The Bush administration's delegation to the United Nations is continuing its efforts to roll back radical policy initiatives undertaken during the 1990s by the Clinton administration, the European Union (EU), Canada and other like-minded states. In this week's final preparatory meetings for the Special Session of the General Assembly on Children, to be held May 8-10 in New York City, the United States delegation has fought to exclude language from the outcome document that recognizes homosexual marriage and the right of adolescents to abortion.

Much of the US's efforts have focused on the phrase "reproductive health services." In negotiations, the EU, Canada and the Latin American countries have sought to establish that children possess a "right to reproductive health services." Reproductive health services is a euphemism for abortion, a point conceded in June by the Canadian delegate, who stated that "Of course it includes, and I hate to say the word, but it includes abortion."

Since the June admission by the Canadian delegation that "reproductive health care services" means abortion, the US has insisted upon its removal from the final document. Ten months later the US still insists, despite enormous pressure from its EU allies. Key Bush constituencies remain adamant that the phrase must be removed. The negotiations are deadlocked on this point.
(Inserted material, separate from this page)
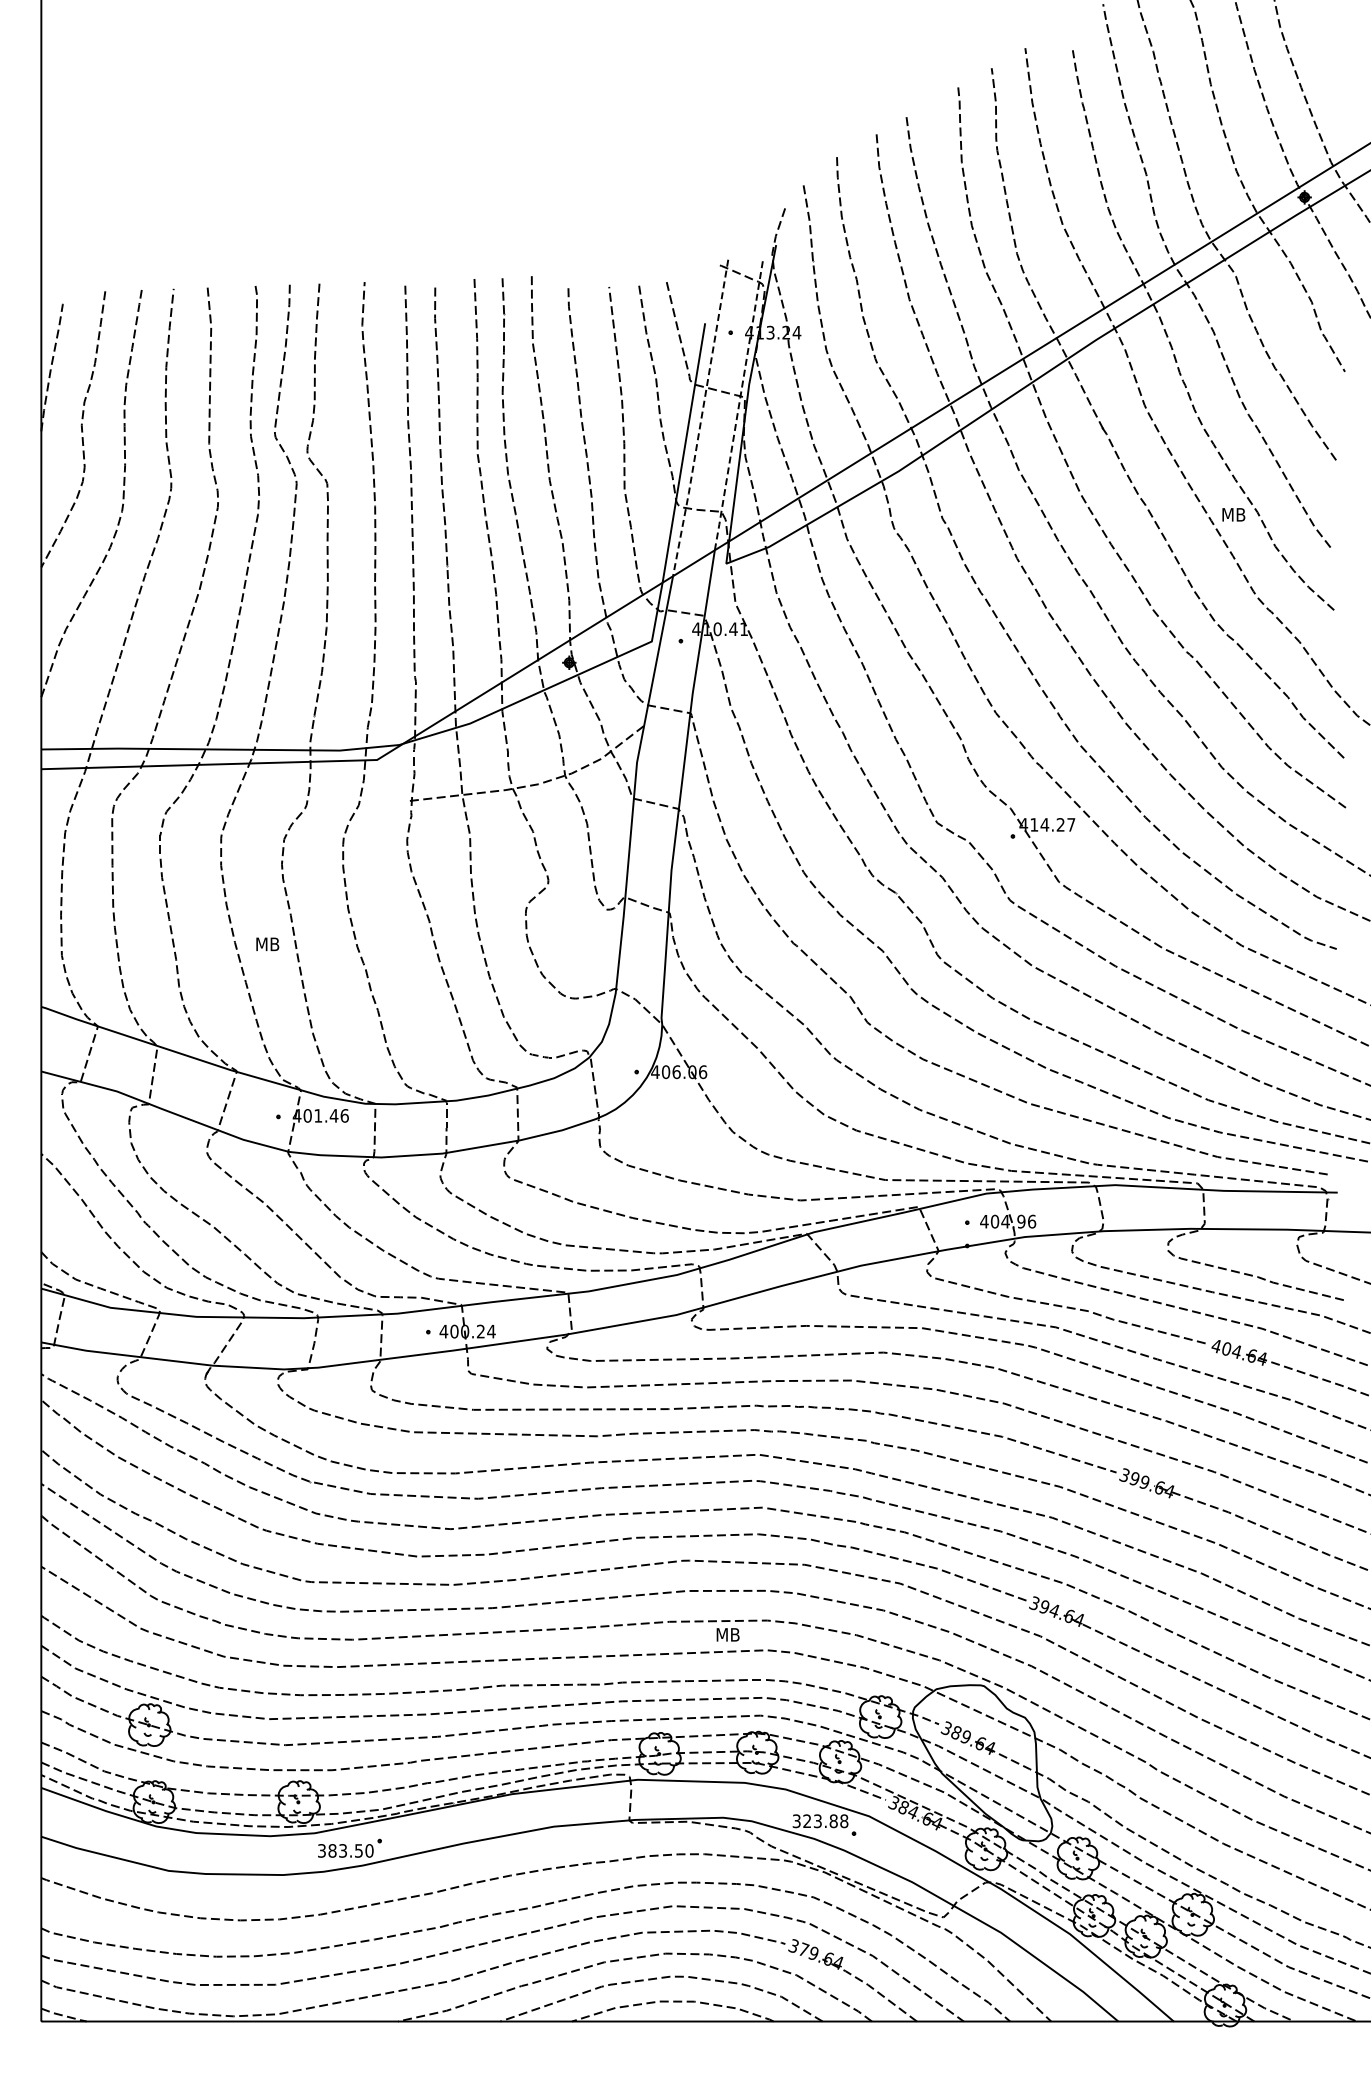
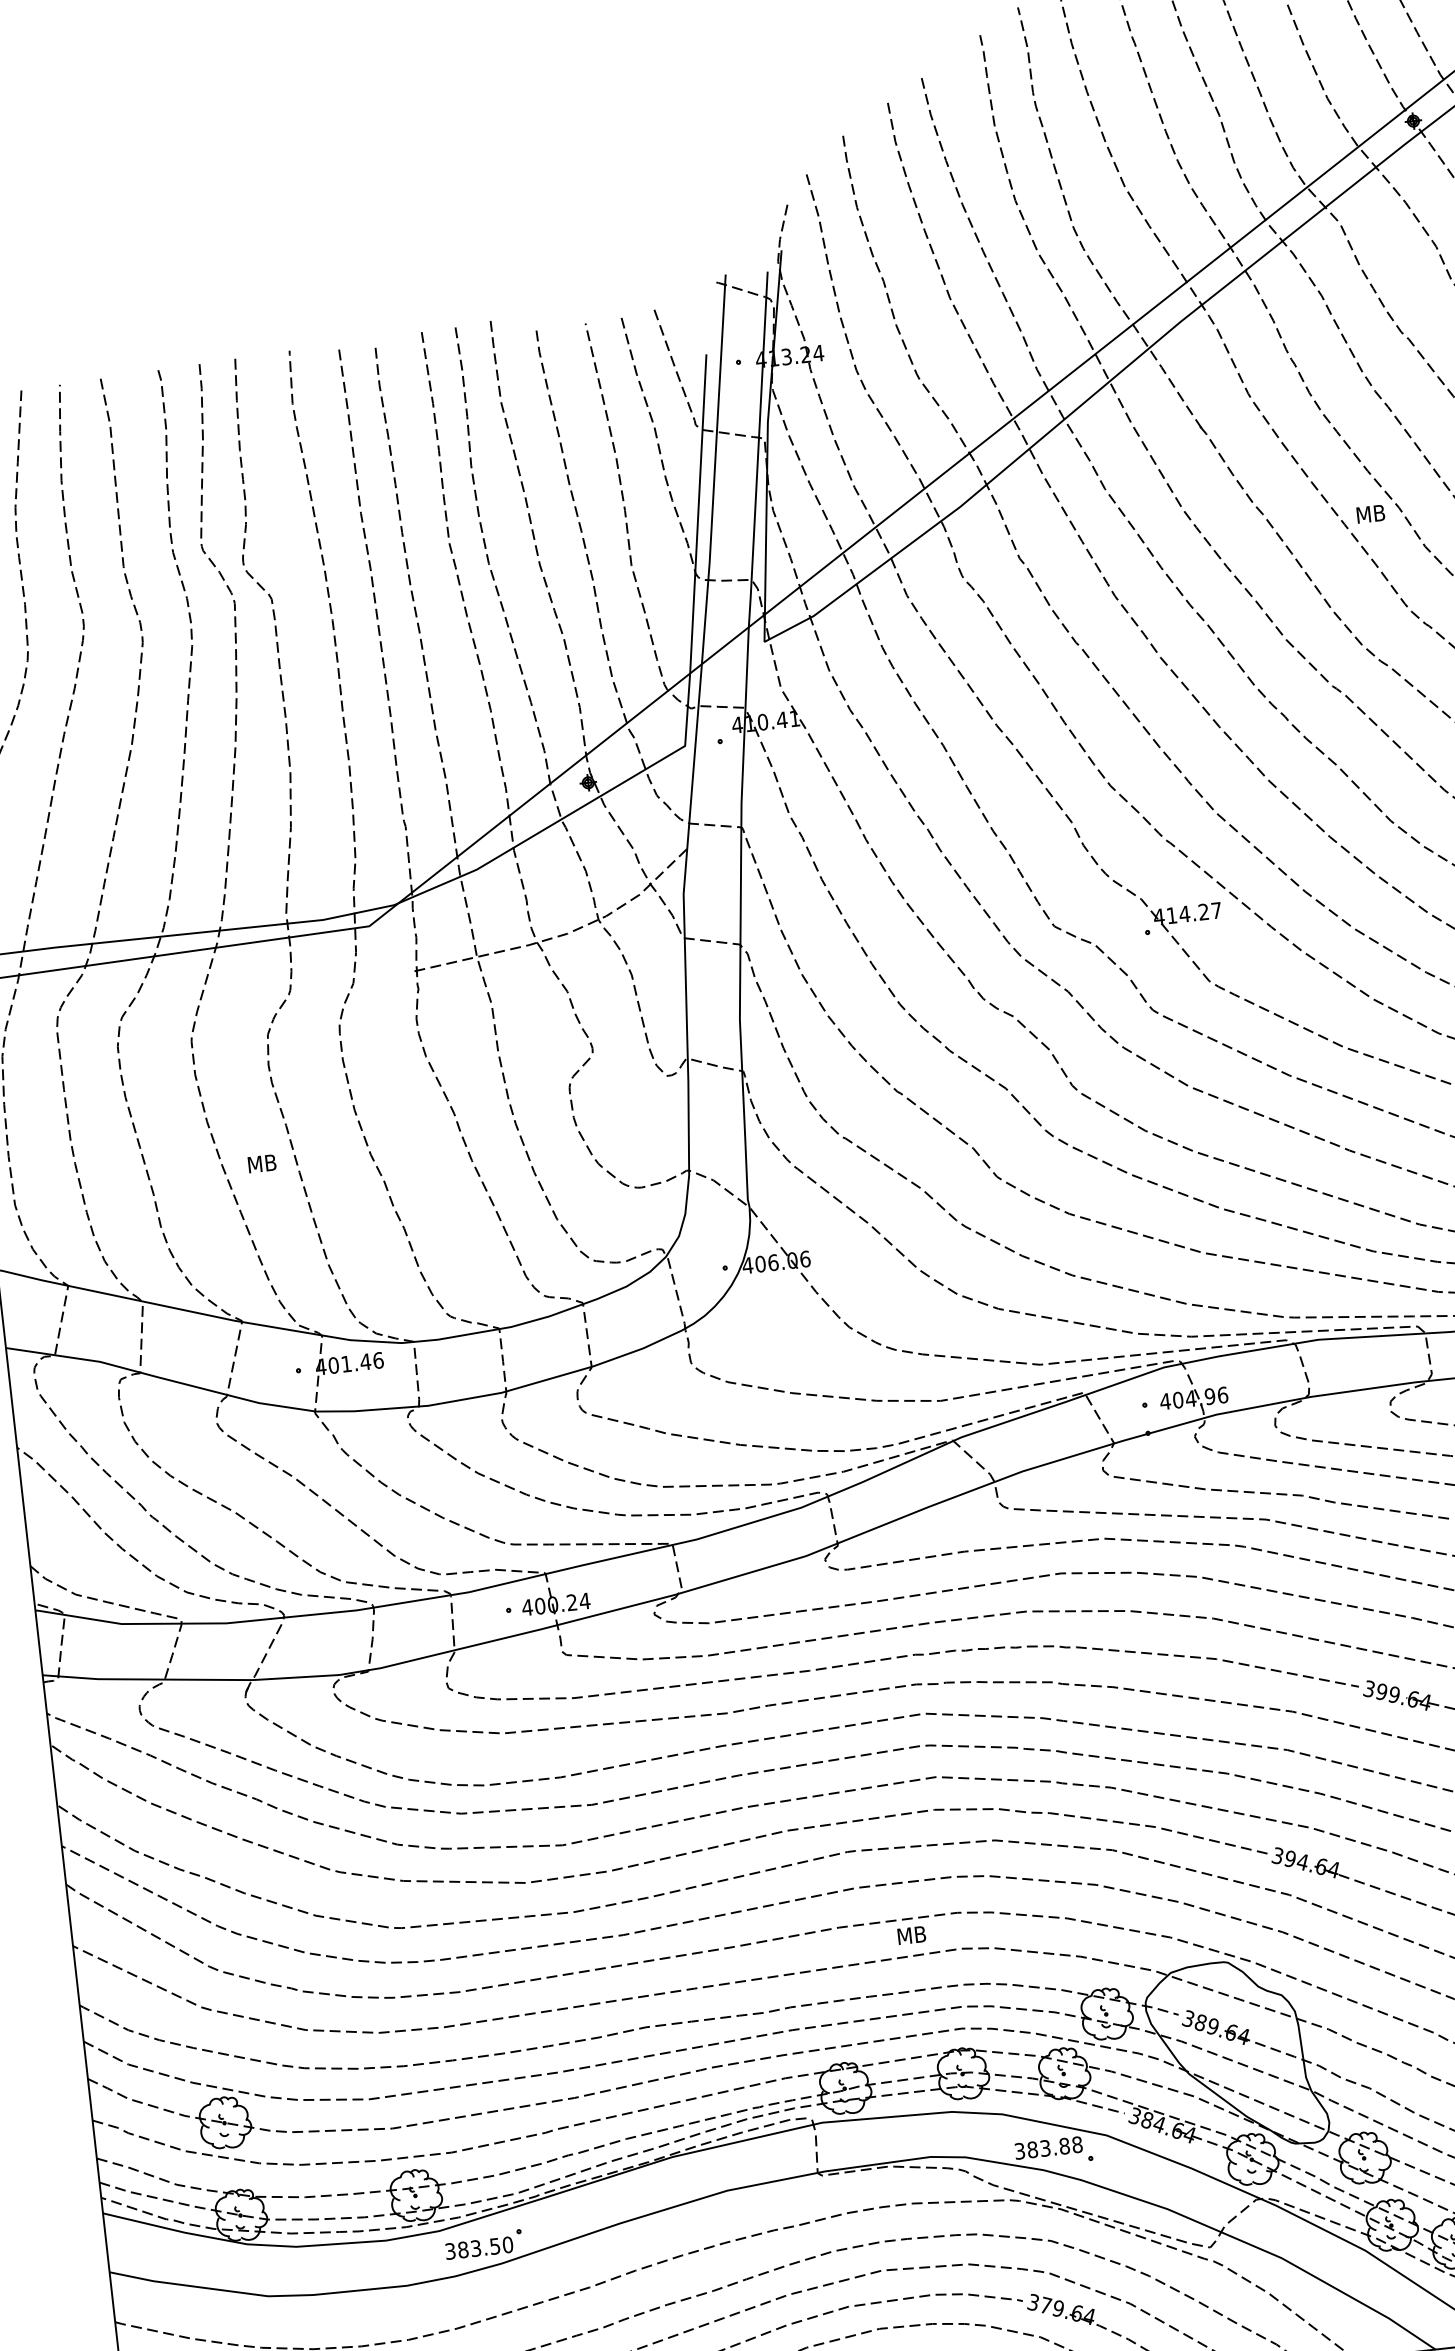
line: (738, 406) -> (757, 450), dashed -> solid
line: (701, 418) -> (714, 469), dashed -> solid
text: (807, 1821) -> (1032, 2150), 323.88 -> 383.88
Peter Smith, the UN representative of International Right to Life, told the Friday Fax that "The US is doing a brilliant job" during this week's negotiations, and that "the delegation is following the administration's pro-life position wonderfully." Smith added that "The final document is to be called a 'A World Fit For Children'; the US believes that a world cannot be fit for children if it allows the world's most vulnerable children to be killed."

The US delegation is also fighting against continued efforts to redefine the family. During the 1994 International Conference on Population and Development (ICPD) in Cairo, the phrase "various forms of the family" was introduced into UN lexicon. All through the 1990s, the Clinton administration and the EU sought to include this phrase whenever the family was mentioned. It has long been the contention of pro-family nongovernmental organizations at the UN that this is an attempt to introduce homosexual marriage into international instruments. During the current negotiations, the US is seeking to delete a reference to "various forms of the family."

Finally, the US is trying to introduce a profoundly different way to address all reproductive issues, which includes the recognition of the "importance of sound value systems" and the promotion of abstinence. Pro-family groups hope that the US will place many reservations in the final document, since so much of the UN language reflects the previous administration's understanding of family and parental rights. [Reservations attached to the end of a document allow a government to define or distance itself from specific language it disagrees with.] Negotiations on the final draft continue, with negotiators hoping to finish by next Wednesday, when up to 80 heads of state descend upon UN headquarters for the final Summit.